Speaking of the Times, the newspaper won an award for each of its magazines: T, The New York Times Style Magazine, under Hanya Yanagihara, won the award for service and lifestyle, and The New York Times Magazine won in the reporting category.
But it wasn’t only magazines with New York in the name that took awards back to their offices — even if it felt that way. Texas Monthly won in the leisure category for, what else, “The Golden Age of BBQ” (beating out New York magazine’s guide to vegan food) and San Francisco magazine won in the special interest category.
Overall, Condé Nast had a better afternoon than Hearst, which scored one award, for Cosmopolitan’s “How to Run for Office” feature.
In addition to The New Yorker awards, GQ garnered two Ellies, for design and feature writing — making it the only other publication besides The New Yorker and New York to win multiple awards. W magazine won for photography, and Self won for social media. The award, editor in chief Carolyn Kylstra said, referencing the magazine’s shift to digital-only, was especially meaningful. “What you do when you no longer have that flagship property is that everything becomes your flagship property,” she said.
Perhaps understandably, considering the rough year for magazines, the ceremony emphasized a greater sense of purpose.
“Even in these challenging times, with no guarantees and all bets off, I believe there is no greater thing than being a magazine editor,” Dorothy Kalins said when presented with the Magazine Editors’ Hall of Fame Award.

**EXERCISE 1**
Answer these questions using the magazine awards excerpt:
(a) In which category did Texas Monthly win?
(b) Which magazine won the award for photography?
(c) Who received the Magazine Editors' Hall of Fame Award?
The magazine awards excerpt and the rows that follow it are unrelated material.

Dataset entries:
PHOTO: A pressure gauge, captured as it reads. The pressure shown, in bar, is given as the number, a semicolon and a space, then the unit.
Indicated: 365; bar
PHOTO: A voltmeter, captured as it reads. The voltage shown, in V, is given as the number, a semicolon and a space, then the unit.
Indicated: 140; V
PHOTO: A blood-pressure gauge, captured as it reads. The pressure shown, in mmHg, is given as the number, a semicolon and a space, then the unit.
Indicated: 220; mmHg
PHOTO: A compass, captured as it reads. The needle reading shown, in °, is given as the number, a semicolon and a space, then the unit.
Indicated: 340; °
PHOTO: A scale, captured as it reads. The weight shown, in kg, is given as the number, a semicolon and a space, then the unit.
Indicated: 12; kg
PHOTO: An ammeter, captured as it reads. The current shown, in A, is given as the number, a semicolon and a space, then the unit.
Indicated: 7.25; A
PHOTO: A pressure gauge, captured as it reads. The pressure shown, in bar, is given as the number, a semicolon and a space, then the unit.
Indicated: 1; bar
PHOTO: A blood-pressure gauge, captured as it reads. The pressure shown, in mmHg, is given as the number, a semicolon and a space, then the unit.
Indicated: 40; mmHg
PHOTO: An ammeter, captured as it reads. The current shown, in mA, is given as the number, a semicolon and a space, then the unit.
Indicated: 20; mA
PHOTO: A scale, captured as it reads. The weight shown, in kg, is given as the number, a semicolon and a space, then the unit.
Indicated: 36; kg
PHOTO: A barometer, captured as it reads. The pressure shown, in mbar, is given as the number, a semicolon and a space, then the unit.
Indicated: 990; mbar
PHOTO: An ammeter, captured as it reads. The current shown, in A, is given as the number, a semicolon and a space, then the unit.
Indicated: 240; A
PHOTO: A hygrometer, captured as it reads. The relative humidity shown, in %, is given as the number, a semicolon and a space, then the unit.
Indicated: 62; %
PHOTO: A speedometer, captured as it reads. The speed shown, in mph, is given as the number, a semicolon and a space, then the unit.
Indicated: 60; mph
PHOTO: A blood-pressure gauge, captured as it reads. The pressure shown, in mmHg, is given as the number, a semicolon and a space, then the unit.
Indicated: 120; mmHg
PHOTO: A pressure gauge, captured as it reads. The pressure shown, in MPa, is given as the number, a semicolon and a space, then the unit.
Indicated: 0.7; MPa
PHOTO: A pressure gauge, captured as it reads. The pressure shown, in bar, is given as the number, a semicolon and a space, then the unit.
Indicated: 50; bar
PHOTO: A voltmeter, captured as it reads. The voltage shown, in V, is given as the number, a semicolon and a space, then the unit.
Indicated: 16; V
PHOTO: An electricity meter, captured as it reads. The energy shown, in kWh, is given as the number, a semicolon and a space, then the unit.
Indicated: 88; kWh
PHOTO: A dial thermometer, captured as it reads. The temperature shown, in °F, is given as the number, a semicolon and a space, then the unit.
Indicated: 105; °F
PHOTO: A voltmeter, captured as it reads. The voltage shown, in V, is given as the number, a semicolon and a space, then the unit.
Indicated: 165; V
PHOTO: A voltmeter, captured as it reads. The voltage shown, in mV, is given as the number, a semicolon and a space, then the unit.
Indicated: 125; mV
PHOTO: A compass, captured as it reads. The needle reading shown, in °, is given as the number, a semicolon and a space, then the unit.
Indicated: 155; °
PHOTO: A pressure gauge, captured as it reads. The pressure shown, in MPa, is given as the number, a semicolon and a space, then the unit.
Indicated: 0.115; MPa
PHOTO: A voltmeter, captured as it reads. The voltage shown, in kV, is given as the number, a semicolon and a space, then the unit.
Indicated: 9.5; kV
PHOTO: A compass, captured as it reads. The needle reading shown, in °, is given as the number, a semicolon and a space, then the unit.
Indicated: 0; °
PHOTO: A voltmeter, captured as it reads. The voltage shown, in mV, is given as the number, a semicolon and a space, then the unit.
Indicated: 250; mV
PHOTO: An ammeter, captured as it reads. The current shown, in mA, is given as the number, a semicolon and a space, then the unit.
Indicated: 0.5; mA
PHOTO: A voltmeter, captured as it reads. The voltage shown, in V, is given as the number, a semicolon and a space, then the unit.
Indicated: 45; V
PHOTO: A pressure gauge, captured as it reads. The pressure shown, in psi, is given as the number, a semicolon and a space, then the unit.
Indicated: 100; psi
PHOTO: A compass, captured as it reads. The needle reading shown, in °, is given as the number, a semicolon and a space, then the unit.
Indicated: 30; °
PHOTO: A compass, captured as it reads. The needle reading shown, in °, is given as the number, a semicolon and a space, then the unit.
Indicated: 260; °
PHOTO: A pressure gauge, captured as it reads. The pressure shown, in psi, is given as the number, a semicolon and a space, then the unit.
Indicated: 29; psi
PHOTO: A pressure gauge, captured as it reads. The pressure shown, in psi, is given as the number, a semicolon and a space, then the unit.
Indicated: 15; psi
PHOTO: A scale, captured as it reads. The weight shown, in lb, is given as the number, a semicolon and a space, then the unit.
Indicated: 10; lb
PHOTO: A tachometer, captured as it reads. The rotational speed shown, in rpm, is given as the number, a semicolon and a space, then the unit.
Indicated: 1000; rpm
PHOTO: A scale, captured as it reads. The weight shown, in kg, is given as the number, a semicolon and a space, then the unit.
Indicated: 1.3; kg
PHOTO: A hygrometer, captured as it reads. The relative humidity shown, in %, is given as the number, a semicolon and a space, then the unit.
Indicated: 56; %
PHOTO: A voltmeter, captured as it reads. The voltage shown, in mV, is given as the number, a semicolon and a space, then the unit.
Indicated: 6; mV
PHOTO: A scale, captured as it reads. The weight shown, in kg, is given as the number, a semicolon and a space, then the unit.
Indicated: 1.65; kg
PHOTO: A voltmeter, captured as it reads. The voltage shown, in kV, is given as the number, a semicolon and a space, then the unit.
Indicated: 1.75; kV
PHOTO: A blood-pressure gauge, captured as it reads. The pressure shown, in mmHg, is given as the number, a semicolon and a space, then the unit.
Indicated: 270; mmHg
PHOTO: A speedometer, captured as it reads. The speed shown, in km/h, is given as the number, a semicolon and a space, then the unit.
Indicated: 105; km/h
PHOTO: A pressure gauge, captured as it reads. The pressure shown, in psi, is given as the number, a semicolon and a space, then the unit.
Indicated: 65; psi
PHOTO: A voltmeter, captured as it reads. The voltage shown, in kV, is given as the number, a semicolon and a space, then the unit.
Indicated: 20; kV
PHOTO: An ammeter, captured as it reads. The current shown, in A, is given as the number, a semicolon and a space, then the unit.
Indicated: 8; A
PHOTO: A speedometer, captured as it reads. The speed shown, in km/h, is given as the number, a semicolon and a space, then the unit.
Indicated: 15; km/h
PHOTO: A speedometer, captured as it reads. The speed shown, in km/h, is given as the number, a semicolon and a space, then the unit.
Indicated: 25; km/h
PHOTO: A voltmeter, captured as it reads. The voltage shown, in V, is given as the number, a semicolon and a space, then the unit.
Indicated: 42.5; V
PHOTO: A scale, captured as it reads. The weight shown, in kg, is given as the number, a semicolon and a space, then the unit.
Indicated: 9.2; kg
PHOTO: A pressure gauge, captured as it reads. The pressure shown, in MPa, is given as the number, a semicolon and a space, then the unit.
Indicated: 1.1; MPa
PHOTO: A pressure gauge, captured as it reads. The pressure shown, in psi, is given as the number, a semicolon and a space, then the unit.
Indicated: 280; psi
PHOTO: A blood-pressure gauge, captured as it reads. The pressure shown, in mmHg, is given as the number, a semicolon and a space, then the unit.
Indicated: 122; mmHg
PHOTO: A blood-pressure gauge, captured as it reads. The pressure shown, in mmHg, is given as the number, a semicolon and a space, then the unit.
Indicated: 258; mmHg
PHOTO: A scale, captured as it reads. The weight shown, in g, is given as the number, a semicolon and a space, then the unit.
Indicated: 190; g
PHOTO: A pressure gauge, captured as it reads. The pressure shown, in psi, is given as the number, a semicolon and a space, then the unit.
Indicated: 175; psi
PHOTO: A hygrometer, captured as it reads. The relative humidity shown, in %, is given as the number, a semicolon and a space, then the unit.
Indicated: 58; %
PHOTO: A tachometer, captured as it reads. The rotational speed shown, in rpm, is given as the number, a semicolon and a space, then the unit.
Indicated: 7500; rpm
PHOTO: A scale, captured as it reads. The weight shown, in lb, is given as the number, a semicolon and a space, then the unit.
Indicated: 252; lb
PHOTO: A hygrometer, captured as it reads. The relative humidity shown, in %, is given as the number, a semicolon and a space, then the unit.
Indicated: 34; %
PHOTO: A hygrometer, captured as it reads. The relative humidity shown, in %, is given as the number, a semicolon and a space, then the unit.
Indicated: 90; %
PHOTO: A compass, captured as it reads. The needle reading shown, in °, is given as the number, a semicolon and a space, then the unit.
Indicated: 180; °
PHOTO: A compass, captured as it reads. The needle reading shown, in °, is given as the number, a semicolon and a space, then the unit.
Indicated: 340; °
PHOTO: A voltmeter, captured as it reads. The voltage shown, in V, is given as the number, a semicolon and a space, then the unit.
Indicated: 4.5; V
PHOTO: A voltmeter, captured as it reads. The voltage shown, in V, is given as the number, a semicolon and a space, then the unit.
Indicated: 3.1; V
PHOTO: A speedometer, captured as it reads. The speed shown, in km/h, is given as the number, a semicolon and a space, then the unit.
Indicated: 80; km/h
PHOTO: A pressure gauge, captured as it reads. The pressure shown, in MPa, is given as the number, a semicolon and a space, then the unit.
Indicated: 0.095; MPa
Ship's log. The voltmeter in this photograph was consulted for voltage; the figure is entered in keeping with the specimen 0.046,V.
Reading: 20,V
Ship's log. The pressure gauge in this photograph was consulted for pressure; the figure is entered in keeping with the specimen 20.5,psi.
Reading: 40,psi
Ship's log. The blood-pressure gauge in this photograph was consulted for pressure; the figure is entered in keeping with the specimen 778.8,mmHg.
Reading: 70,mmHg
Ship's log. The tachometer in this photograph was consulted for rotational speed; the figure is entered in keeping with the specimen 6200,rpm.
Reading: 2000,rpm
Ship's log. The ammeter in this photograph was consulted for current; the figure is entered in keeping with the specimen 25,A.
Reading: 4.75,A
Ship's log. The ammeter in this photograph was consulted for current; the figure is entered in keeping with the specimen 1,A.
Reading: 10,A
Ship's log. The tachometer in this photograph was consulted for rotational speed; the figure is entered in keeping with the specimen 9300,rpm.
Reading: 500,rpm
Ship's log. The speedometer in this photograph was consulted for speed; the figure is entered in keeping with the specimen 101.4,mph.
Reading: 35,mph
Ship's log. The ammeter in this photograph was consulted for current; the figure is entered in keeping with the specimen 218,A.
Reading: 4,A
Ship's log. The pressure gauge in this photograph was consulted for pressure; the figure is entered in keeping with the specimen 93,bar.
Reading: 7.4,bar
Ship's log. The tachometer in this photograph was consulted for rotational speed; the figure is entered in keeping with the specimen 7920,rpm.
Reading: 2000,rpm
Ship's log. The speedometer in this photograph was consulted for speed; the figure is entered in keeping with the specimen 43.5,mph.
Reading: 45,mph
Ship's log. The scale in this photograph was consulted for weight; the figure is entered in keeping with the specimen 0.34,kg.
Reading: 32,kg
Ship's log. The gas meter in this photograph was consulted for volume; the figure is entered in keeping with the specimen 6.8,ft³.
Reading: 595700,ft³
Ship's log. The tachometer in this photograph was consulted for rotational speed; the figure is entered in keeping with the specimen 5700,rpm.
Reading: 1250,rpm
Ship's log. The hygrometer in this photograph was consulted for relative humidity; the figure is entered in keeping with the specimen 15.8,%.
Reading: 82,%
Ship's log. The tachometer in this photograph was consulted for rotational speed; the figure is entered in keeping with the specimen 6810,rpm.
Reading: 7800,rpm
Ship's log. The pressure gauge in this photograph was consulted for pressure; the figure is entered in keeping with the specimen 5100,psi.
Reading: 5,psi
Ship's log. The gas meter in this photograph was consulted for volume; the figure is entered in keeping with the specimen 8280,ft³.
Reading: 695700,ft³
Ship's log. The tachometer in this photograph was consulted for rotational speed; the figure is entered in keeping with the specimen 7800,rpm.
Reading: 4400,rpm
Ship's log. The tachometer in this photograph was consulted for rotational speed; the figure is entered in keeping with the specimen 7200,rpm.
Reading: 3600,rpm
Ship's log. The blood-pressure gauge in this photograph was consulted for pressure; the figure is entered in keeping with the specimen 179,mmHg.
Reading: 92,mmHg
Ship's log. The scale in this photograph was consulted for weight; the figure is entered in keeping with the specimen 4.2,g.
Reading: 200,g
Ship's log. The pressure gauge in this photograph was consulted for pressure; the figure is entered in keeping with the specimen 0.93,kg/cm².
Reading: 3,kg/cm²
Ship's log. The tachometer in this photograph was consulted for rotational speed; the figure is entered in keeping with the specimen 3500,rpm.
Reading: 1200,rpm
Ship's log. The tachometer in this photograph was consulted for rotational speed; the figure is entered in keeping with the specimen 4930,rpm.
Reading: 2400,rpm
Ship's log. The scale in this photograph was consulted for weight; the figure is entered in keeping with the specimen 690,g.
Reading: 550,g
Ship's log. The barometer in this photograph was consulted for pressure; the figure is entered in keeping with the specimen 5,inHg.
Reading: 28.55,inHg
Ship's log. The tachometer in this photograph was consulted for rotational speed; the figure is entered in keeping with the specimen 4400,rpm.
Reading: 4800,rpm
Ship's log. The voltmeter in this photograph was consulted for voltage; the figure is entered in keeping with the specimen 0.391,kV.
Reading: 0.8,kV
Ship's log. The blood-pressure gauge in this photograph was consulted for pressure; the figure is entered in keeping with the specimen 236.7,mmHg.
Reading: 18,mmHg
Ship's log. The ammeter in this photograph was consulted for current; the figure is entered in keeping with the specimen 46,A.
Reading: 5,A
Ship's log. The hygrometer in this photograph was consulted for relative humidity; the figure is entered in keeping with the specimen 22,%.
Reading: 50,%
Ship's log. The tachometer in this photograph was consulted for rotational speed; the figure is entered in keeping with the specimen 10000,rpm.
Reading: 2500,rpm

**EXERCISE 2**
Retype the rows without any changes. Begin at the line containing "the specimen 4400,rpm." and stop after the final row.

**EXERCISE OUTPUT 1**
(a) The leisure category
(b) W magazine
(c) Dorothy Kalins

**EXERCISE OUTPUT 2**
Ship's log. The tachometer in this photograph was consulted for rotational speed; the figure is entered in keeping with the specimen 4400,rpm.
Reading: 4800,rpm
Ship's log. The voltmeter in this photograph was consulted for voltage; the figure is entered in keeping with the specimen 0.391,kV.
Reading: 0.8,kV
Ship's log. The blood-pressure gauge in this photograph was consulted for pressure; the figure is entered in keeping with the specimen 236.7,mmHg.
Reading: 18,mmHg
Ship's log. The ammeter in this photograph was consulted for current; the figure is entered in keeping with the specimen 46,A.
Reading: 5,A
Ship's log. The hygrometer in this photograph was consulted for relative humidity; the figure is entered in keeping with the specimen 22,%.
Reading: 50,%
Ship's log. The tachometer in this photograph was consulted for rotational speed; the figure is entered in keeping with the specimen 10000,rpm.
Reading: 2500,rpm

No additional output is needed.